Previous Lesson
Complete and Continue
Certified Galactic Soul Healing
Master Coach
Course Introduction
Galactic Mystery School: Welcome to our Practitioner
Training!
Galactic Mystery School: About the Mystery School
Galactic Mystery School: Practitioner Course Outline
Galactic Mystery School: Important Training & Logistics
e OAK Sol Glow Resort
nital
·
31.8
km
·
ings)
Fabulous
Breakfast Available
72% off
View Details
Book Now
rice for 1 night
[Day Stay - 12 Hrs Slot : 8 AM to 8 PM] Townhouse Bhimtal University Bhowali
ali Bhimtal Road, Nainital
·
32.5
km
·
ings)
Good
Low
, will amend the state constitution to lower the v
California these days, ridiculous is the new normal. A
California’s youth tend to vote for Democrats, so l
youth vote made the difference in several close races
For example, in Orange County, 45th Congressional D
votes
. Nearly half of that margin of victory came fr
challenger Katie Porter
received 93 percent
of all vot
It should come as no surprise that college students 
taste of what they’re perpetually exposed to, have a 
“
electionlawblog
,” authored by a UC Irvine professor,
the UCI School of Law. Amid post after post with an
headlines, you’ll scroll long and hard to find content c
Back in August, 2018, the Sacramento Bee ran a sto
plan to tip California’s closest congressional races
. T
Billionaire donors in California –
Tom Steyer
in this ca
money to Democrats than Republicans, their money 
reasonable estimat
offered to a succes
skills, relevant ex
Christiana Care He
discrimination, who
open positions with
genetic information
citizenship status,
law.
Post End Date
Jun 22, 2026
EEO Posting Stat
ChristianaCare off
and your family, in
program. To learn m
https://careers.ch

_ _ _ _

What needs to be done: Return all lines from the data that include the string "youth".

Your response:
California’s youth tend to vote for Democrats, so l
youth vote made the difference in several close races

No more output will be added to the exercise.